Cada Um Com Seu Cinema (Chacun son cinéma),
de 35 cineastas (França, 2007)
por Eduardo Valente

O cinema, hoje

Quando da comemoração dos 60 anos do Festival de Cannes, o desafio lançado pelo presidente do Festival, Gilles Jacob, a 35 cineastas era simples: encenar em 3 minutos uma história que tivesse uma sala de cinema como locação. A motivação por trás é clara, em tempos de proliferação de meios para ver filmes que não a sala de cinema: prestigiá-la como espaço.

Bom, não foi o que aconteceu exatamente, porque uma maioria considerável dos episódios apresenta a sala de cinema como espaço deserto, como espaço do passado. Se a nostalgia não chega a ser surpreendente se pensamos que a imensa maioria dos convidados já está entrando na terceira idade (não Manoel de Oliveira, claro, porque ele não tem idade), o que não deixa de surpreender é ver o quanto voltavam duas imagens básicas: um cego no cinema, ou a sala de cinema vazia. Será afinal que essa é a opinião dos cineastas sobre o estado do cinema (e do seu espectador) hoje?

Talvez por isso, qualidade de encenação à parte, chamam a atenção dois episódios: o dos irmãos Coen, de longe o mais bem resolvido na curta duração, e o de Olivier Assayas. No caso do primeiro, uma ode à possibilidade do cinema ainda se comunicar com as platéias mais distantes e servir inclusive para trazer próximas as pessoas mais diferentes (tudo isso sem um pingo de sentimentalismo, é bom que se diga); já o de Assayas é o único que abraça de fato a contemporaneidade, sendo não só filmado em digital como num verdadeiro cinema em funcionamento hoje, em Paris (e que tinha uma certa semelhança narrativa com o dos irmãos Dardenne, também bastante bem resolvido, ainda que simples ao extremo).
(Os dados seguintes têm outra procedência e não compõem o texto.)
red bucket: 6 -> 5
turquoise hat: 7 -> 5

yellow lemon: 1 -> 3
A maioria dos outros episódios ou foi feito em cinemas vazios, desocupados ou destruídos, cheios de melancolia (onde pelo menos o de Hou Hsiao-hsien prefere encenar o passado do que lamentar o presente – movimento mais honesto, ao menos); ou busca construir pequenas parábolas de “esperança” cuja simples necessidade de afirmar esta esperança de maneira quase utópica parecem as mais claras representações da distopia geral com o cinema (e, entre estes, por incrível que pareça o mais bonito – e de longe seu melhor filme até aqui – era o de Iñarritu). Entre os distópicos melhor ficar então com o humor confrontador (e auto-centrado, claro, sempre) de Lars Von Trier (acima); e a encenação bem realizada (e engraçada, sim) de Ken Loach do que com a lacrimosidade exagerada dos chineses Chen Kaige e Zhang Yimou (ainda que aja no deste um belíssimo plano, pelo menos); o romantismo lugar-comum de Bille August e Lelouch; ou a nostalgia um tanto paralisada de Konchalovski e Angelopoulos.
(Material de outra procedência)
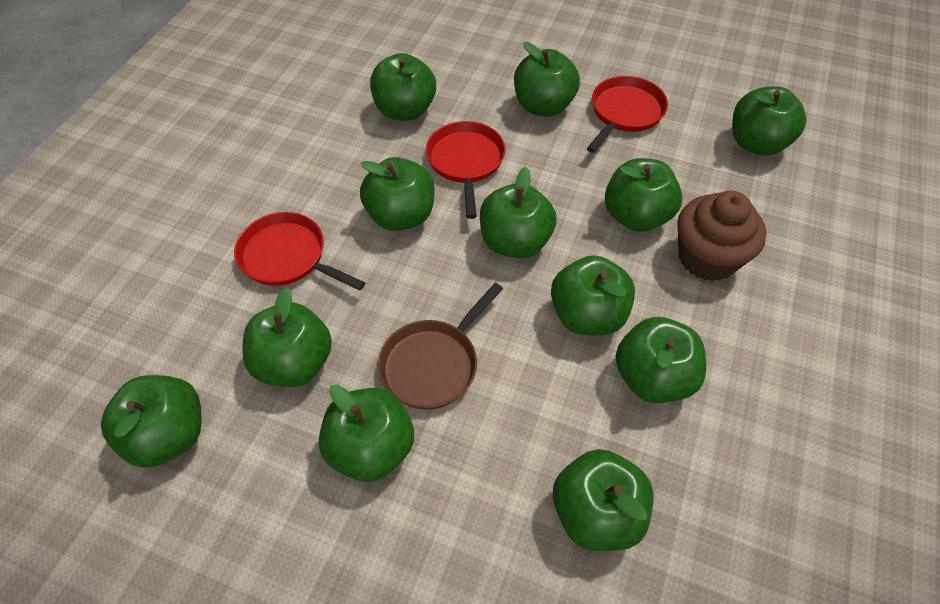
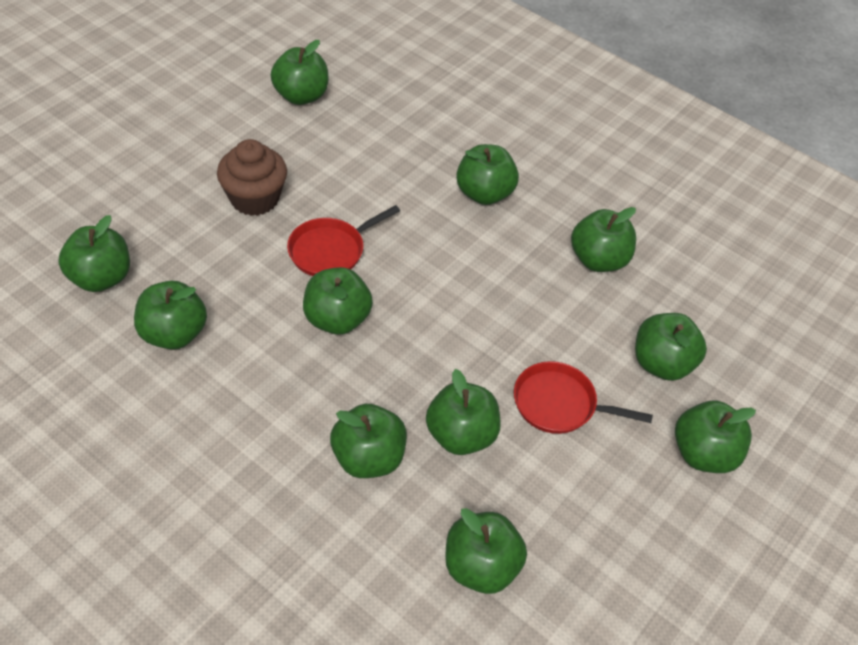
brown pan: 1 -> 0
green apple: 12 -> 11
red pan: 3 -> 2

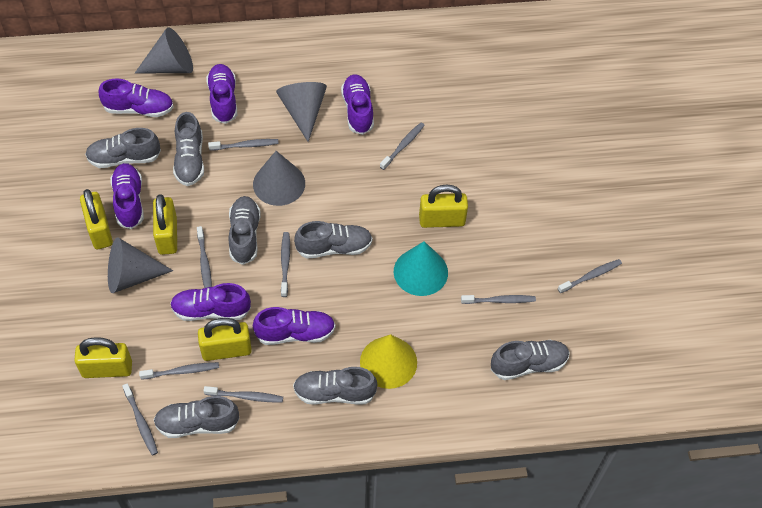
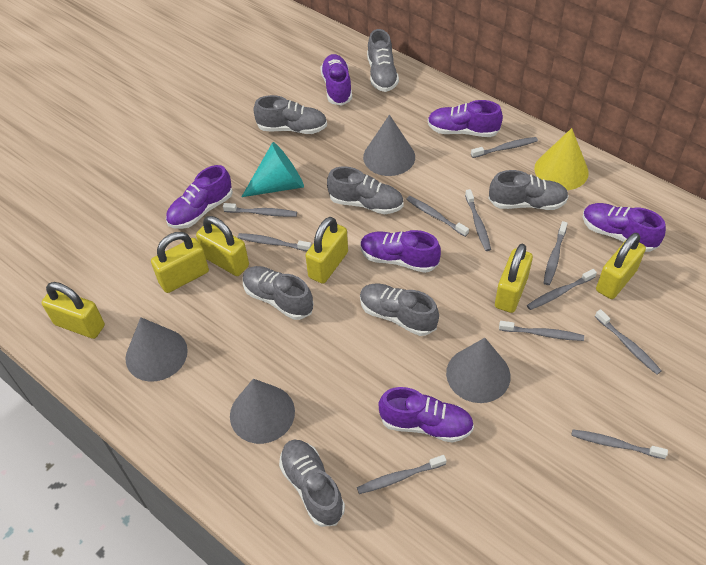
grey toothbrush: 9 -> 11
yellow padlock: 5 -> 6

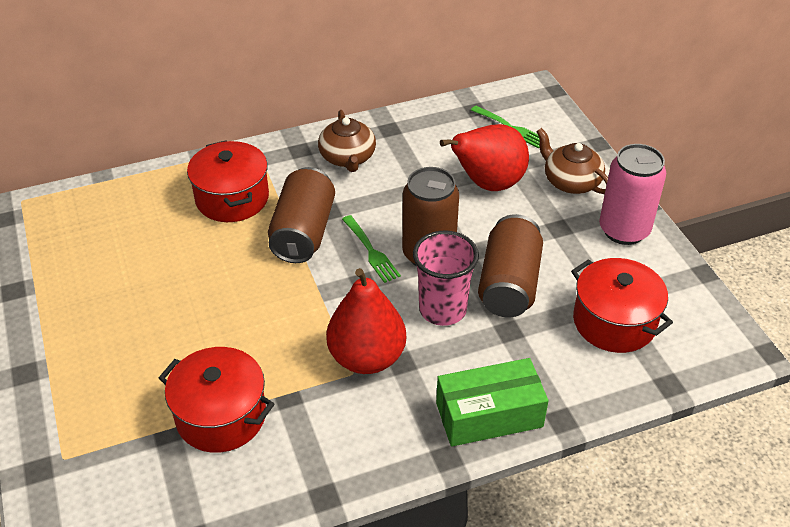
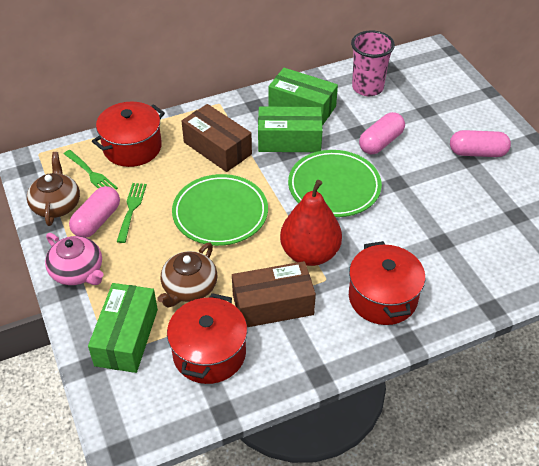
brown box: 0 -> 2
brown can: 3 -> 0
green box: 1 -> 3
green plate: 0 -> 2
pink can: 1 -> 0
pink capsule: 0 -> 3
pink teapot: 0 -> 1
red pear: 2 -> 1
Há ainda os verdadeiros aliens da seleção: Cronenberg (ao lado), Cimino e Campion fizeram filmes tão curiosos e diferentes de todo o resto, que com o curto tempo que há para passar de um para o outro, é difícil formar uma opinião sobre eles na primeira (e até aqui única) visão do filme como um todo. Sobre o filme de Cimino, aliás, Diego Assunção já escreveu na revista.
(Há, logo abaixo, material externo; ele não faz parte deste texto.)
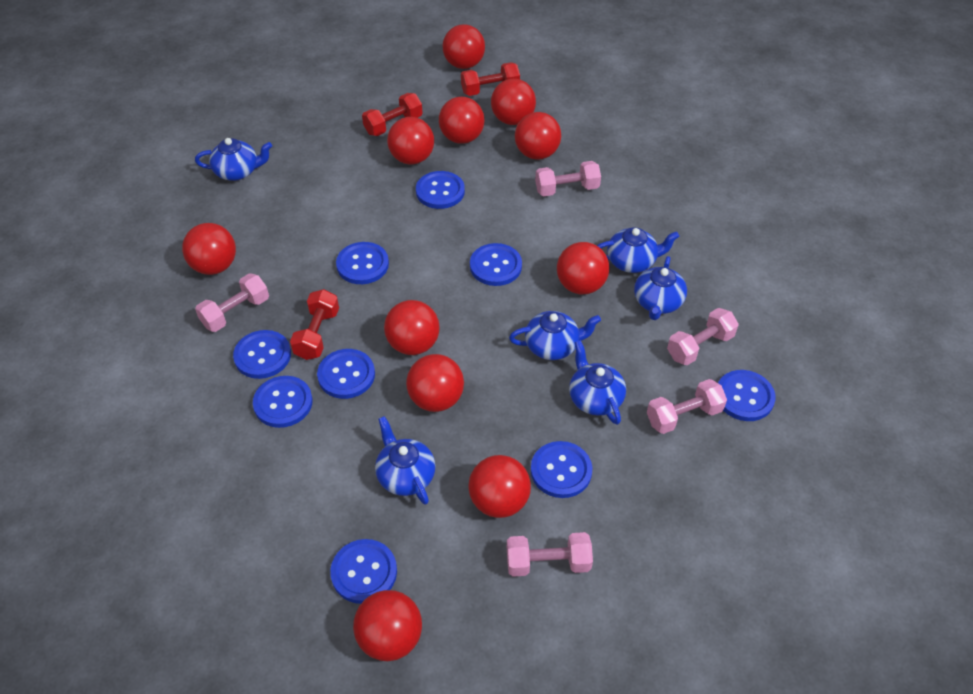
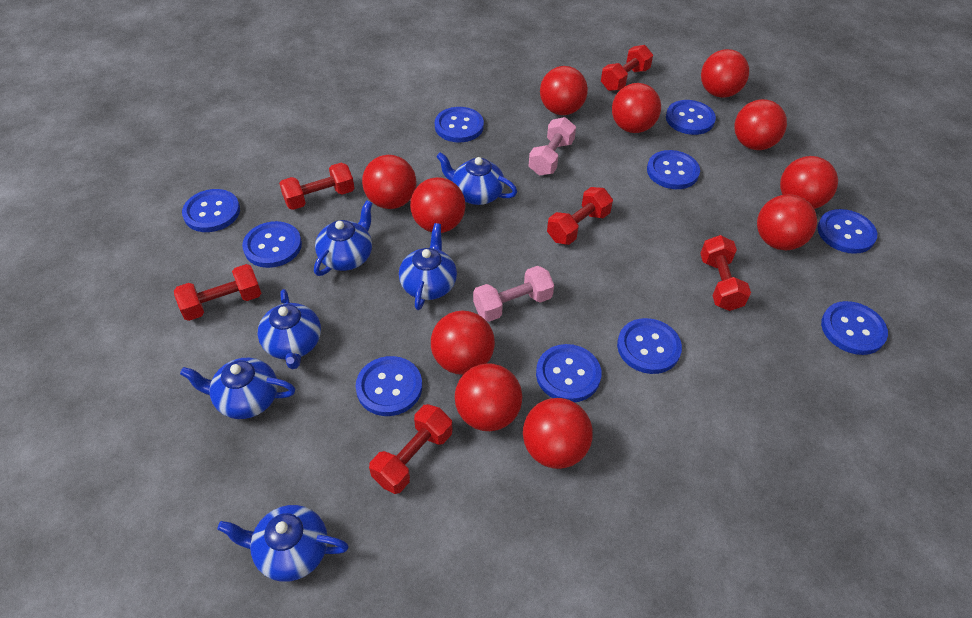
blue button: 9 -> 10
pink dumbbell: 5 -> 2
red dumbbell: 3 -> 6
Mas, claro, não convém levar tão a sério um filme feito de encomenda para um aniversário de um Festival – afinal ninguém pediu que se tratasse exatamente de uma “carta de intenções”. Por isso vale louvar também os que entenderam o projeto como uma senhora brincadeira: caso de Polanski, por exemplo, que fez um dos únicos verdadeiros curta-metragens (e não um ensaio); o do menino Oliveira, sempre brilhante e inesperado; o de um Elia Suleiman que mais parecia a reencarnação de Buster Keaton em seu filme; e o de Aki Kaurismaki. Para eles, o que o convite afirmava era que o que vale mesmo é continuar fazendo cinema, e pronto.

ps: Este texto foi escrito quando da exibição deste filme no Festival de Cannes, e depois reformatado quando de sua exibição nos festivais brasileiros. Agora que o filme entra em cartaz, é importante anotar que aquele que é citado aqui como um dos mais interessantes episódios, aquele dirigido pelos irmãos Coen, foi retirado do conjunto na sua exploração comercial nas salas.